# Medición de la energía de la chispa de las bujias en autos y motos.



## Robrey (Jun 18, 2008)

Necesito un circuito para medir la energía de la chispa de las bujias en autos y motos.


----------



## thors (Jun 19, 2008)

¡¡ mide la corriente !  en donde se pueda ..... en el primario es mas seguro  

con esto tendras el dato de la corriente que circula ., pero no sabras con sertesa que esa energia fue usada  para la chispa en la bujia ..por que es muy comun que  los cables de bujias   con el tiempo pierdan la aislacion y se produscan fugas  ...
observa en un lugar con poca luz .si vez destellos ..si es asi , deberas cambiar cables ..
y no seas mesquino compra los originales o de mejor calidad ...


ahora recuerdo que hay tenasas para medir los entre los cables de  bujias .....

saludos


----------



## ELCHAVO (Jun 19, 2008)

con una Pinza electrica , podras ver si hay corriente o no en cada una de las bujias, pero no te mostrara sino el valor vrms.


----------



## DJ DRACO (Jun 19, 2008)

La unidad de energia en fisica es el Joule, este se compone de una unidad derivada, el Newton y este a su vez de unidades basicas omo el metro, el kilogramo y el segundo.

1J = 1Kg.m2/s2

para medir energia, no creo q t sea simple. pero si podrias medir basicamente el voltaje de la chispa, y la intensidad de la misma, y t daria como resultado del producto entre ambas una cantidad expresada con unidad de watts, lo cual significa potencia, lo cual no es energia, pero bien t puede servir.

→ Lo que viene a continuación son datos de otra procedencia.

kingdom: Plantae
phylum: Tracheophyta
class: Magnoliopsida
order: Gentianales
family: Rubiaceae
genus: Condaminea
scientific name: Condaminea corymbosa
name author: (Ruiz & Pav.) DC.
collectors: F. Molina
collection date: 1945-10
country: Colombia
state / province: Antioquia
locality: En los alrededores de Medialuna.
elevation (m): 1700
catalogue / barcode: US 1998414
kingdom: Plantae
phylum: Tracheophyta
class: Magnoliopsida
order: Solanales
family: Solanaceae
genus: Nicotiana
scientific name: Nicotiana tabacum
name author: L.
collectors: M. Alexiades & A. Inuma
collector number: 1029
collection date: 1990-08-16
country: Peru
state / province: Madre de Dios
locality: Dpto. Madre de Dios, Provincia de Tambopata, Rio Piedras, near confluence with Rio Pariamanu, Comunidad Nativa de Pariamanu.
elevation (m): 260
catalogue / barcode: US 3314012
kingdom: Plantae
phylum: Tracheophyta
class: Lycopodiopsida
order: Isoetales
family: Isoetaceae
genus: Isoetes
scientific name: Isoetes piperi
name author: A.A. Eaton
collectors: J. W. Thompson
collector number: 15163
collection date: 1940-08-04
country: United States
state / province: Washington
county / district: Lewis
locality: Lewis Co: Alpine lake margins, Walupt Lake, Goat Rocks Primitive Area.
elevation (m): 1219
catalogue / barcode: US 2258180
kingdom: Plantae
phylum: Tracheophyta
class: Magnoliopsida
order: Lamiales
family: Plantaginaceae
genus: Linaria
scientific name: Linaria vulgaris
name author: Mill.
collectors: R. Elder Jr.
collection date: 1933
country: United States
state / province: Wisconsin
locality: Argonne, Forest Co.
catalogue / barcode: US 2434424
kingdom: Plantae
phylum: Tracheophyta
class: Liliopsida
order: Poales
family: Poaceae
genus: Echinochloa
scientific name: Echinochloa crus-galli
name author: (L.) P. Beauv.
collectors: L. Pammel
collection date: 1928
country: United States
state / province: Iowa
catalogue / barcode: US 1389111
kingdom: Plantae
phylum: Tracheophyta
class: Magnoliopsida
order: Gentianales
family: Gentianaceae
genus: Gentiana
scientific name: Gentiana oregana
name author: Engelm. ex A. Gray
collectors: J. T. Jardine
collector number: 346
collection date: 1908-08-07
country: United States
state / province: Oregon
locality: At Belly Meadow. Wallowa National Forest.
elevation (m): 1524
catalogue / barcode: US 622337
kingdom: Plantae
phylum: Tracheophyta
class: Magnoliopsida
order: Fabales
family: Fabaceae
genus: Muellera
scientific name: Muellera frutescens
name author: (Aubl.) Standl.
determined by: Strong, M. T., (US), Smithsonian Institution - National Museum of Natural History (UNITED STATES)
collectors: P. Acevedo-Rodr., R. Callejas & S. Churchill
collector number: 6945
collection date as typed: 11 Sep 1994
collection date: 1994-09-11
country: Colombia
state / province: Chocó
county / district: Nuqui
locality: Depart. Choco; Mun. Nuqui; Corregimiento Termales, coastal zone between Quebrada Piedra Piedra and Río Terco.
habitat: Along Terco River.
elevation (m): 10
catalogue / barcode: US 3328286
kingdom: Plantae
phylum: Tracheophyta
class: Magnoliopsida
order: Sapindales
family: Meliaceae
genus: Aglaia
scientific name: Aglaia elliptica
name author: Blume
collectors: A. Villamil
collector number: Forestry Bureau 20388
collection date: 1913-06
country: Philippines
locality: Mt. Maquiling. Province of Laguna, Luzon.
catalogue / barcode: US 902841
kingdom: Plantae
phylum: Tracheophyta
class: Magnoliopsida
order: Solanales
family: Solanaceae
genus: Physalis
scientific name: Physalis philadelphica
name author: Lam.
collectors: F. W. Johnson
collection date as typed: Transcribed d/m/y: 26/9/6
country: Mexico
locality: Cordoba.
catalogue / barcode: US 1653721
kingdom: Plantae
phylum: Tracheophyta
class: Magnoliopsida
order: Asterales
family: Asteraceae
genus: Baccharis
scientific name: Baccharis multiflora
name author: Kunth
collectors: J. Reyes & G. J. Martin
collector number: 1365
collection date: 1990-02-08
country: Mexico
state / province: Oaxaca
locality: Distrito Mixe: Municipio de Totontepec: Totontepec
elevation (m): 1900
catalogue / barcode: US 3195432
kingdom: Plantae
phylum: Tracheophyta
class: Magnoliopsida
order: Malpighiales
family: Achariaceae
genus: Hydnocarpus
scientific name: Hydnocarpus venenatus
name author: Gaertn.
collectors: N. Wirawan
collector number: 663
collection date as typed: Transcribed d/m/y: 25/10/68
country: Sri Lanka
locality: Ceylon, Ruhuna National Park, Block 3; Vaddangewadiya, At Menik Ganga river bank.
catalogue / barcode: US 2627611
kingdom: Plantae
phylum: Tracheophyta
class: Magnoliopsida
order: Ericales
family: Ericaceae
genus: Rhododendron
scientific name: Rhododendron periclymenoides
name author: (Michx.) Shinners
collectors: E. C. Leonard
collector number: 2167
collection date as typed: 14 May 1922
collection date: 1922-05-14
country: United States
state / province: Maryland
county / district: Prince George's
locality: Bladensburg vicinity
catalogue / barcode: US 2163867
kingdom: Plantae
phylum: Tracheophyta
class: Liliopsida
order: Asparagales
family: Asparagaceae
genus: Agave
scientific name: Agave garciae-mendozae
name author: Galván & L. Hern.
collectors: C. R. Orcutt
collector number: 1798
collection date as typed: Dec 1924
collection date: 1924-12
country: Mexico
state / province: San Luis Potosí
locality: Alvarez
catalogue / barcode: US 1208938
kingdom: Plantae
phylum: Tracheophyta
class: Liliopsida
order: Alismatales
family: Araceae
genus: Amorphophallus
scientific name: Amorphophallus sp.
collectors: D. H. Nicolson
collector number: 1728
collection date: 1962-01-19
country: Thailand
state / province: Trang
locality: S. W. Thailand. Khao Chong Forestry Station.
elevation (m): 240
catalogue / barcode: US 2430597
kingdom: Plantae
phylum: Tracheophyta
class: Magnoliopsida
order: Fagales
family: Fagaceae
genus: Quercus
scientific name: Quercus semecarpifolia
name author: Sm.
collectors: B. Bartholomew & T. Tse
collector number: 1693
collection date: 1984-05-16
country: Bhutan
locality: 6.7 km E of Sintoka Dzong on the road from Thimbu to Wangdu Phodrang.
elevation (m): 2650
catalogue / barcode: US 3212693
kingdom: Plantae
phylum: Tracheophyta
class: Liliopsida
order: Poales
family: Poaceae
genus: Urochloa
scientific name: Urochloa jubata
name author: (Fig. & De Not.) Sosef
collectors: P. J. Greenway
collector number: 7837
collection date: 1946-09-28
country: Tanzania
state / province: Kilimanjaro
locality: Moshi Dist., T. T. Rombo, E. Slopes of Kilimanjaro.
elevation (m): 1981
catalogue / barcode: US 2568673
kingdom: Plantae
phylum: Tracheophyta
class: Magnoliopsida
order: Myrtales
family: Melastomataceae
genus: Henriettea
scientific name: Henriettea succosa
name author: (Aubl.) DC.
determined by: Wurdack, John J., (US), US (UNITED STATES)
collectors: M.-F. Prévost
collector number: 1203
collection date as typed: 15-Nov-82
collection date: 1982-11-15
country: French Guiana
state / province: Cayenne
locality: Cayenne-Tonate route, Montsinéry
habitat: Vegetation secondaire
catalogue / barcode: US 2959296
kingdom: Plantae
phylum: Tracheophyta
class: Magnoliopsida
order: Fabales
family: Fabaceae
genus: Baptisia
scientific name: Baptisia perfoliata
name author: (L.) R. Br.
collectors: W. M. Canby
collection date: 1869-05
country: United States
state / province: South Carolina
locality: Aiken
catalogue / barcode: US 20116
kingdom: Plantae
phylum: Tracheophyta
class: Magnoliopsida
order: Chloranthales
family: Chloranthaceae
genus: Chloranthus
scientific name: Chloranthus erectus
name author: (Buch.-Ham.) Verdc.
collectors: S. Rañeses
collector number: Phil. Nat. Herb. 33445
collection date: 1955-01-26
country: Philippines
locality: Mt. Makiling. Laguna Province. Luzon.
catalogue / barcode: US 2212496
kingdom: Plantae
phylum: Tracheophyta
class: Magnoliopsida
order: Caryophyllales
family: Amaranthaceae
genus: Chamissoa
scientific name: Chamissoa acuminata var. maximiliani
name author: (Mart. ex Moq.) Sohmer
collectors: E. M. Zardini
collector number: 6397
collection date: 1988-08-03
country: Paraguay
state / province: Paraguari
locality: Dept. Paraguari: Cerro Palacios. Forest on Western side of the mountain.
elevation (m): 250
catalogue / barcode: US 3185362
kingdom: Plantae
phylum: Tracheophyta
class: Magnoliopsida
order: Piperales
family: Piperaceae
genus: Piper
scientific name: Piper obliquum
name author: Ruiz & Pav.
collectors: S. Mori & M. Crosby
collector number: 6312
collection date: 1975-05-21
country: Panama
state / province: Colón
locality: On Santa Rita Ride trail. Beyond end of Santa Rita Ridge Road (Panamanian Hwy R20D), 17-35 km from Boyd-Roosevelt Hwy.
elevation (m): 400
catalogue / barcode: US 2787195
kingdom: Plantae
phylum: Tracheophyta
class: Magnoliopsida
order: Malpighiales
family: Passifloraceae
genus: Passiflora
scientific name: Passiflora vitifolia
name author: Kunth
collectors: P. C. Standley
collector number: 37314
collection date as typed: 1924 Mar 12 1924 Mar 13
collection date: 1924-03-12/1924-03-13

la longitud de la chispa que hace ignicion dentro de las camisas de los pistones, t dara el voltaje aproximado de la misma. sabiendo q 1mm = 1000voltios.

el amperaje o corriente en un auto es en el primario de la bobina de unos 10 Ah, tomando como referencia eso y los 12 volts, podrias calcular que amperaje tiene la chispa respecto del voltaje de la misma.

a traves de una regla de 3 simple.

saludos.


----------



## KARAPALIDA (Jun 19, 2008)

tengo entendido que lo miden a ojo con el color de la chispa, siempre que las bujias tengan la distancia de de electrodos correcta y no esten carbonizadas.

y como circuitos podrias usar un voltimetro analogico atenuar la señal de estrada con un parde megas y algo te va a marcar en el tester, y para saber mas o menos que potencia podes poner una resistencia conocidad como carga y medir la caida de tensión. 

mas que un valor podes llegar a una referencia con una que este tirando buena chispa y una que no. Saludos


----------



## Robrey (Jun 23, 2008)

Pero debe existir algún circuito sencillo para dar un valor relativo, o sea, a partir de una linea definir que el sistema está bien y por debajo de esa linea algo anda mal.


----------



## ELCHAVO (Jun 23, 2008)

pues compara con otro vehiculo igual, y mira si son los valores parecidos con la pinza. vrms.

comparalo acelerando a las mismas revoluciones, los dos vehiculos.

bueno es una idea. ...


----------



## asherar (Abr 1, 2011)

Robrey dijo:


> Pero debe existir algún circuito sencillo para dar un valor relativo, o sea, a partir de una linea definir que el sistema está bien y por debajo de esa linea algo anda mal.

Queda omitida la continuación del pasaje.